OpenCode loads MCP servers from opencode.json. Wrapping a server with mcp-proxy gives the MCP channel an adversary-resistant audit trail: the proxy runs out-of-process and signs locally, so it holds even if OpenCode itself misbehaves. This is Tier A — docs-only, reusing a shipped component. For native tool calls, see the plugin (Tier B).

OpenCode launches local MCP servers as subprocesses. Point the command at mcp-proxy, which wraps the upstream server transparently — OpenCode doesn’t know the proxy is there. Use absolute paths; OpenCode launches MCP servers with a clean environment.

{
"$schema": "https://opencode.ai/config.json",
"mcp": {
"github-audited": {
"type": "local",
"enabled": true,
"command": [
"/usr/local/bin/mcp-proxy",
"-name", "github",
"-issuer-name", "OpenCode",
"-operator-id", "did:web:opencode.ai",
"-operator-name", "OpenCode",
"/usr/local/bin/github-mcp-server", "stdio"
]
}
}
}

The proxy reaches obsigna-daemon over its default platform socket automatically — no extra flag needed.
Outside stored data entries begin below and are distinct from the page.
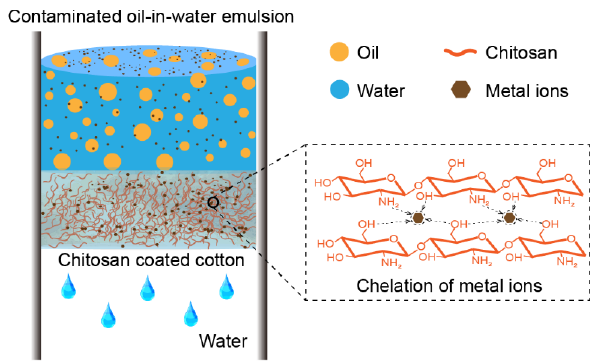
Figure 7. The mechanism of separation of heavy metal ion-contaminated oil-in-water emulsions with compressed CTS-coated cotton. The heavy metal ion-contaminated aqueous solution continuously flows through the cotton, during which the metal ions are absorbed by CTS, and the microdroplets of oil are rejected on the cotton surface due to the underwater superoleophobicity.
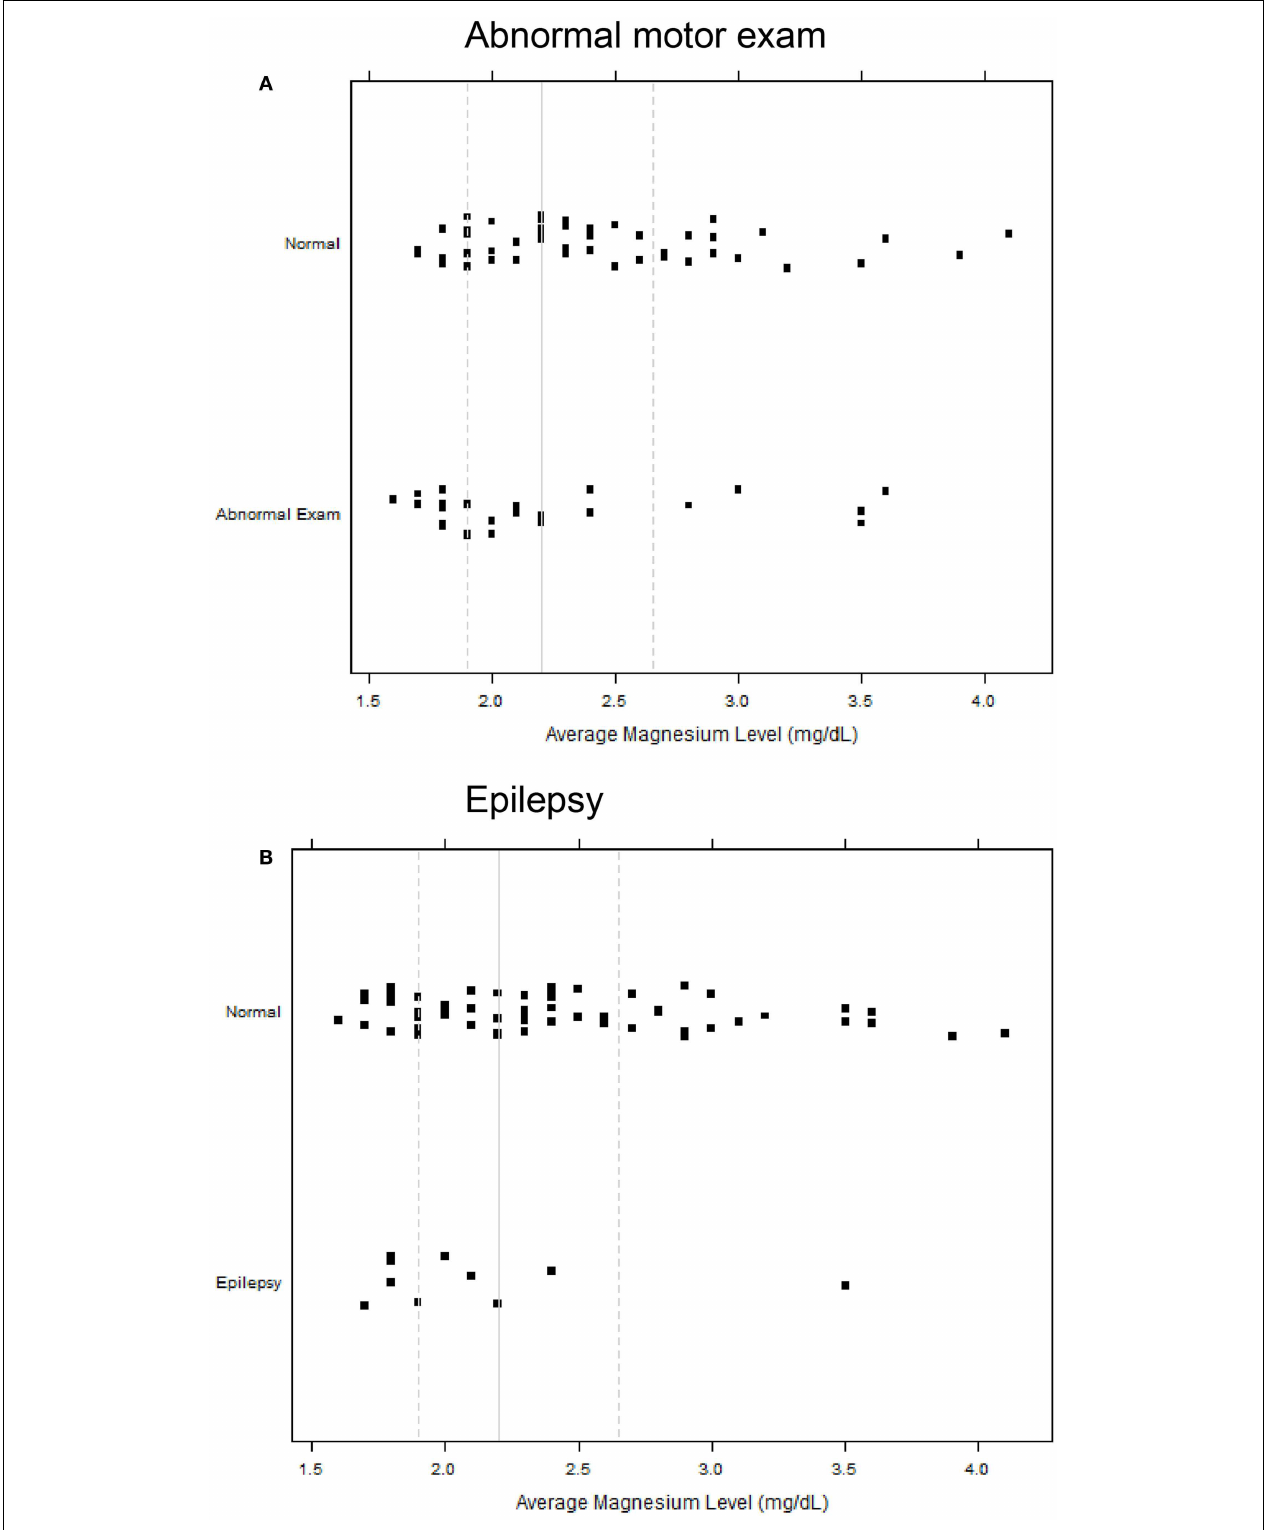
FIGURE 1 | Strip scatterplots of average magnesium levels ( x -axis) and neurodevelopmental outcomes, for abnormal motor exam (A), and epilepsy (B) .Thin line is the median; dotted lines show 25th and 75th quartiles.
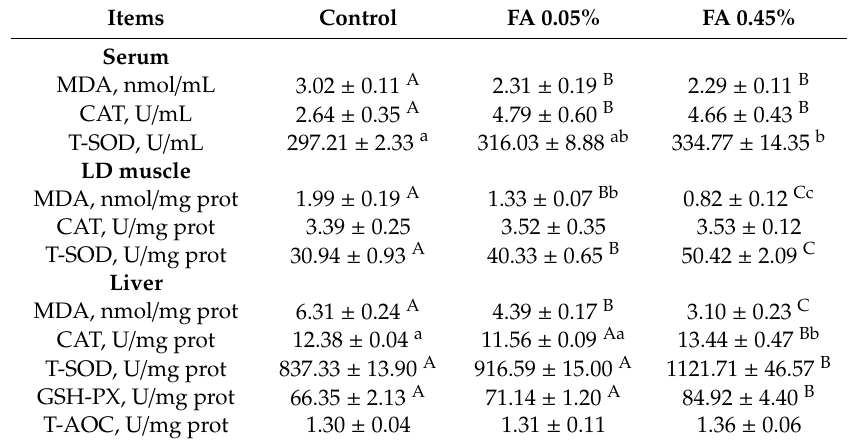
Table 1. E ff ects of dietary FA supplementation on antioxidant status in serum, LD muscle, and liver of weaned piglets.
Run an MCP tool in OpenCode (e.g. a GitHub query), then:

Terminal window
obsigna receipt list # receipts with channel: mcp from the proxy
obsigna receipt verify # walk the chain and check signatures

Receipts from the proxy carry channel: mcp; native-tool receipts from the plugin carry channel: opencode. Both land in the same daemon chain, giving you a complete picture across both channels.